8
Okt
2024
Ansehen
Die Krise der Automobilindustrie der EU, mögliche Werksschließungen und die Notwendigkeit, die Wettbewerbsfähigkeit zu steigern und Arbeitsplätze in Europa zu erhalten (Aussprache)
Herr Präsident, liebe Kolleginnen und Kollegen! Die Autoindustrie ist einer der wichtigsten Grundpfeiler der europäischen Wirtschaft, und insbesondere die mittelständisch geprägte Zulieferindustrie muss uns am Herzen liegen. Deswegen kann uns die gegenwärtige Entwicklung nicht ruhen lassen. Die Frage ist: Woran liegt es? Zumindest in Deutschland gibt es eine Umfrage. Die Menschen sagen, neben Fehlern in der Industrie selber sind Entscheidungen der Mitgliedstaaten verantwortlich, eine absolut chaotische Förderpolitik und sehr hohe Strompreise. Die verhindern natürlich, dass man Elektroautos kauft. Das heißt meiner Ansicht nach, wir sollten nicht die Klimaziele aufgeben, insbesondere nicht das Ziel für 2030 und das Ziel für 2050. Die stehen auch bei uns in der EVP im Wahlprogramm.
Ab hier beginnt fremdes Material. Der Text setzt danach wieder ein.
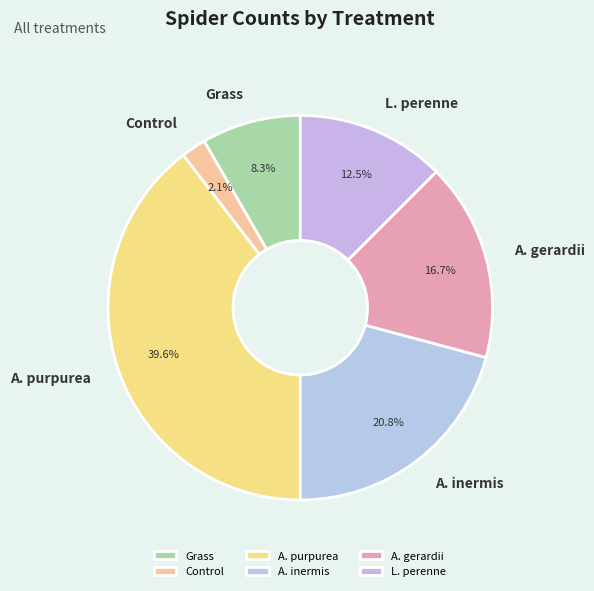

Is Grass the majority of the pie?

No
Wir haben eine Verantwortung für die Zukunft, für unsere Kinder und Enkelkinder. Viele Unternehmen, die sich auf Klimaschutz eingestellt haben, sollten wir eben jetzt auch nicht im Stich lassen. Aber wir müssen die Methode ändern. Wir brauchen Technologieneutralität, wir müssen das Verbot des Verbrenners abschaffen. Es ist möglich, den Verbrenner klimaneutral zu betreiben. Das geht mit klimaneutralen Kraftstoffen wie zum Beispiel E-Fuels. Dass wir nur am Auspuff messen, wie viel CO2 rauskommt, und uns gar nicht dafür interessieren, was vorher passiert ist, das kann doch nicht richtig sein. Deswegen brauchen wir eine Revision, und wir brauchen sie so schnell wie möglich.